» Assignment:
Type the entries out again exactly as they read, but leave every picture behind.
───── Extracted records
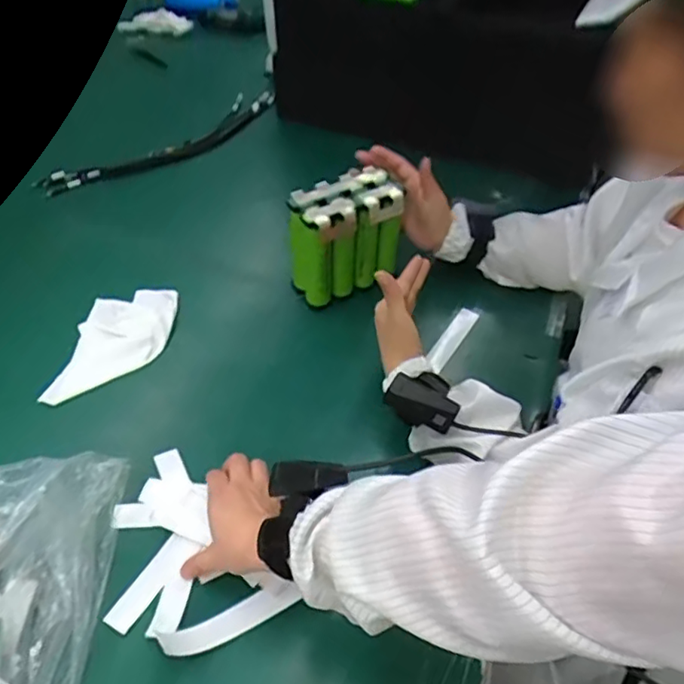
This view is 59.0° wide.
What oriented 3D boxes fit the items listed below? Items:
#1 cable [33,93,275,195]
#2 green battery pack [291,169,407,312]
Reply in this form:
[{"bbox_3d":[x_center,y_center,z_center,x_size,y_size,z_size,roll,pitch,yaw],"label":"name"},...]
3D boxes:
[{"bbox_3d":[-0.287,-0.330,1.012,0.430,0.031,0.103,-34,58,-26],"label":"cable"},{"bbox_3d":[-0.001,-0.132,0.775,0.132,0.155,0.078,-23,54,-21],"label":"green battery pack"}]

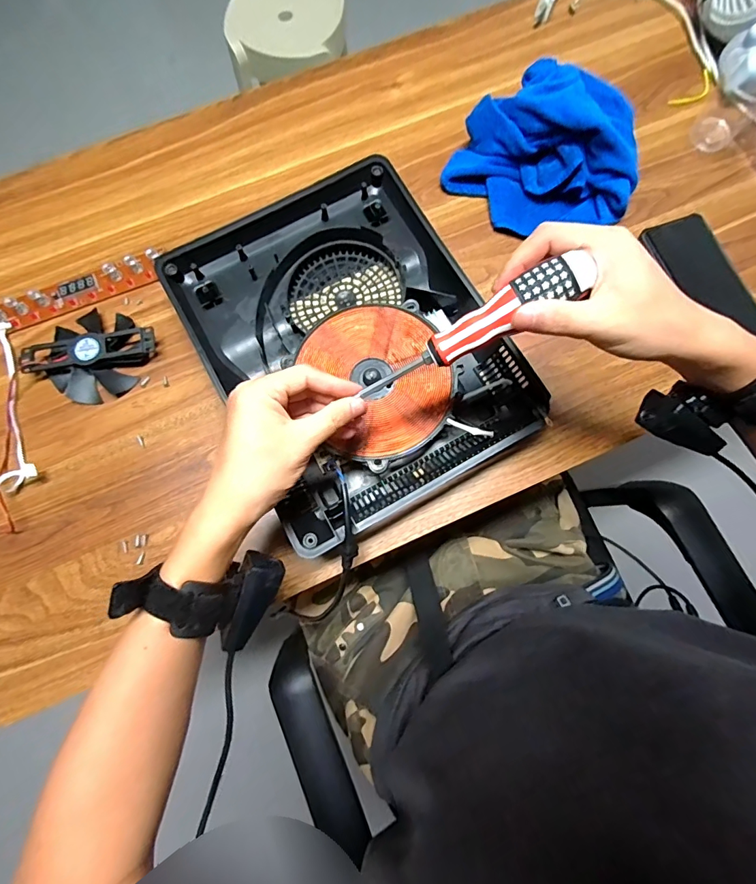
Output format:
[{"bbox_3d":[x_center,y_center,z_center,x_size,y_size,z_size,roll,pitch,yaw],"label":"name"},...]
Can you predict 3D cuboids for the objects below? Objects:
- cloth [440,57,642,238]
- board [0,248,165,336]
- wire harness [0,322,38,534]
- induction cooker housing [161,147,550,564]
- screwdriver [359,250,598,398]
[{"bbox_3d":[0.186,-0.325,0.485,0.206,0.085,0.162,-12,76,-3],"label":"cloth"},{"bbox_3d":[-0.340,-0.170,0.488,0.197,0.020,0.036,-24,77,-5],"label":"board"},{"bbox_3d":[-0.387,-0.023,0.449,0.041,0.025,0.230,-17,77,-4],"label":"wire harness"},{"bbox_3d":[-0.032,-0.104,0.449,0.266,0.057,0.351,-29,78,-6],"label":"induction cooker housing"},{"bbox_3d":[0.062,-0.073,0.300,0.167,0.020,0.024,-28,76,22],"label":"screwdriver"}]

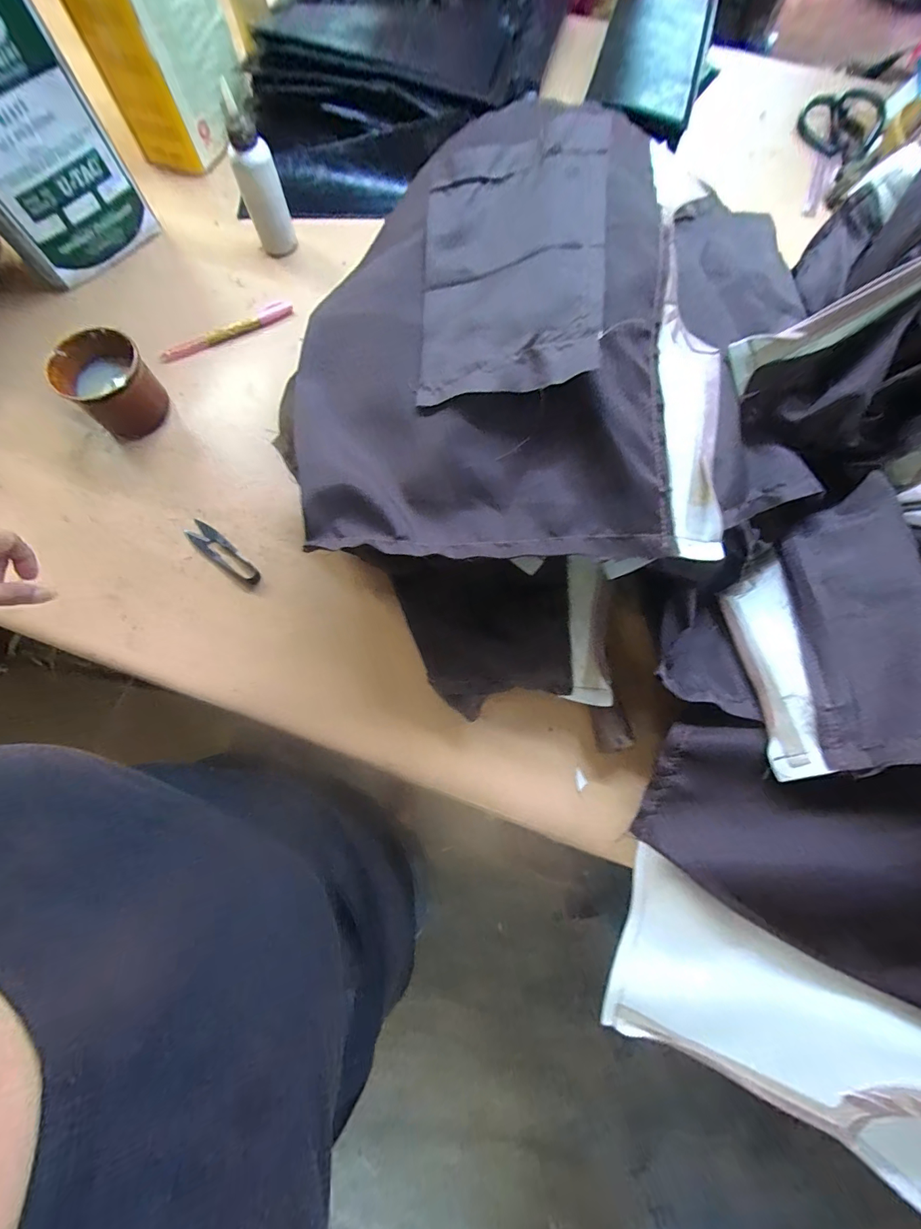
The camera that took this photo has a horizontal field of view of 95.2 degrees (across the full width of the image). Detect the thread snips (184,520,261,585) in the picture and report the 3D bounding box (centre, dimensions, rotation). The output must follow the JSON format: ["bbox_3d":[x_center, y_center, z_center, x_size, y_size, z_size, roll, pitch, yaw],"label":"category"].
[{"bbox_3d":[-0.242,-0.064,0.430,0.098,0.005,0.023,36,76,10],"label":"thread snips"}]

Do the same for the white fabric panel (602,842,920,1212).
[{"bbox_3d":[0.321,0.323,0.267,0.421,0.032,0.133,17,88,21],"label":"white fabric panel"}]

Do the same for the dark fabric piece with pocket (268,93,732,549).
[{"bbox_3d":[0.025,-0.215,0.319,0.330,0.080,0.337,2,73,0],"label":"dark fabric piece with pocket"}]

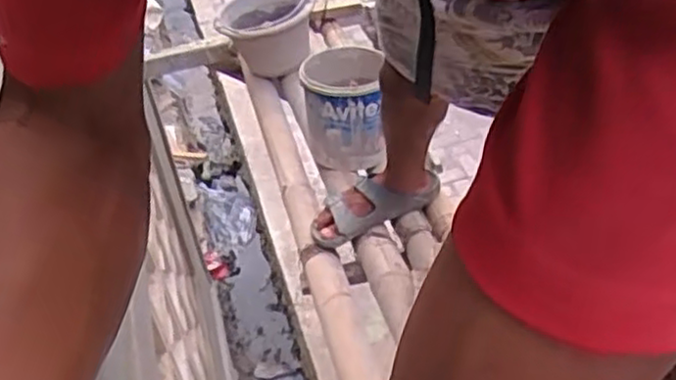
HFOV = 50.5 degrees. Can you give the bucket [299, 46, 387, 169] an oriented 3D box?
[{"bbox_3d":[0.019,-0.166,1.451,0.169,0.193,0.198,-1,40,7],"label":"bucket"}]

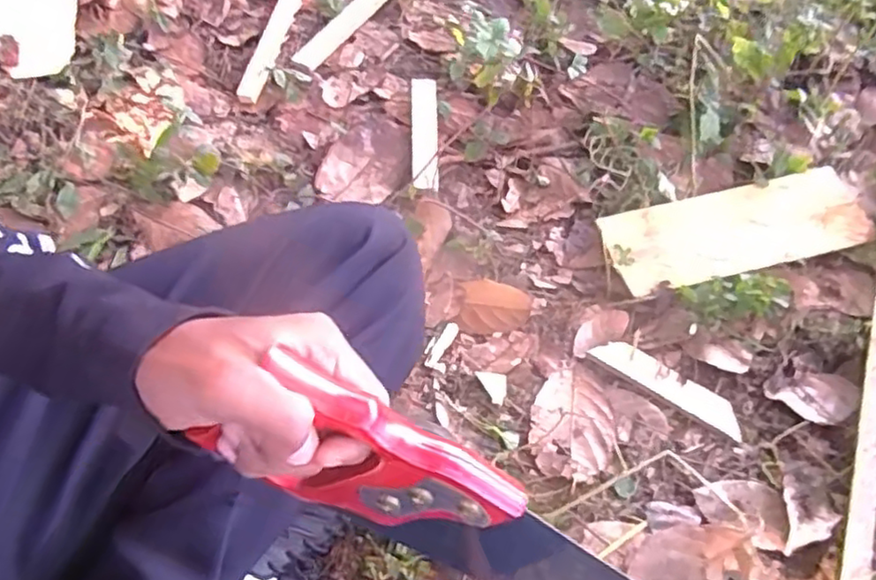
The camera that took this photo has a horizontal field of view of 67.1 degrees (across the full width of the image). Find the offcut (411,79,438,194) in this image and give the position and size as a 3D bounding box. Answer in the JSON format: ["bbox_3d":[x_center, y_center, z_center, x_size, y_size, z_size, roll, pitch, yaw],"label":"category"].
──────────
» Solution to this task:
This view is 59.0° wide.
What oriented 3D boxes fit the items listed below? Items:
#1 cable [33,93,275,195]
#2 green battery pack [291,169,407,312]
Reply in this form:
[{"bbox_3d":[x_center,y_center,z_center,x_size,y_size,z_size,roll,pitch,yaw],"label":"name"},...]
3D boxes:
[{"bbox_3d":[-0.287,-0.330,1.012,0.430,0.031,0.103,-34,58,-26],"label":"cable"},{"bbox_3d":[-0.001,-0.132,0.775,0.132,0.155,0.078,-23,54,-21],"label":"green battery pack"}]

Output format:
[{"bbox_3d":[x_center,y_center,z_center,x_size,y_size,z_size,roll,pitch,yaw],"label":"name"},...]
Can you predict 3D cuboids for the objects below? Objects:
- cloth [440,57,642,238]
- board [0,248,165,336]
- wire harness [0,322,38,534]
- induction cooker housing [161,147,550,564]
- screwdriver [359,250,598,398]
[{"bbox_3d":[0.186,-0.325,0.485,0.206,0.085,0.162,-12,76,-3],"label":"cloth"},{"bbox_3d":[-0.340,-0.170,0.488,0.197,0.020,0.036,-24,77,-5],"label":"board"},{"bbox_3d":[-0.387,-0.023,0.449,0.041,0.025,0.230,-17,77,-4],"label":"wire harness"},{"bbox_3d":[-0.032,-0.104,0.449,0.266,0.057,0.351,-29,78,-6],"label":"induction cooker housing"},{"bbox_3d":[0.062,-0.073,0.300,0.167,0.020,0.024,-28,76,22],"label":"screwdriver"}]

The camera that took this photo has a horizontal field of view of 95.2 degrees (across the full width of the image). Detect the thread snips (184,520,261,585) in the picture and report the 3D bounding box (centre, dimensions, rotation). The output must follow the JSON format: ["bbox_3d":[x_center, y_center, z_center, x_size, y_size, z_size, roll, pitch, yaw],"label":"category"].
[{"bbox_3d":[-0.242,-0.064,0.430,0.098,0.005,0.023,36,76,10],"label":"thread snips"}]

Do the same for the white fabric panel (602,842,920,1212).
[{"bbox_3d":[0.321,0.323,0.267,0.421,0.032,0.133,17,88,21],"label":"white fabric panel"}]

Do the same for the dark fabric piece with pocket (268,93,732,549).
[{"bbox_3d":[0.025,-0.215,0.319,0.330,0.080,0.337,2,73,0],"label":"dark fabric piece with pocket"}]

HFOV = 50.5 degrees. Can you give the bucket [299, 46, 387, 169] an oriented 3D box?
[{"bbox_3d":[0.019,-0.166,1.451,0.169,0.193,0.198,-1,40,7],"label":"bucket"}]

The camera that took this photo has a horizontal field of view of 67.1 degrees (across the full width of the image). Find the offcut (411,79,438,194) in this image and give the position and size as a 3D bounding box. Answer in the JSON format: ["bbox_3d":[x_center, y_center, z_center, x_size, y_size, z_size, roll, pitch, yaw],"label":"category"].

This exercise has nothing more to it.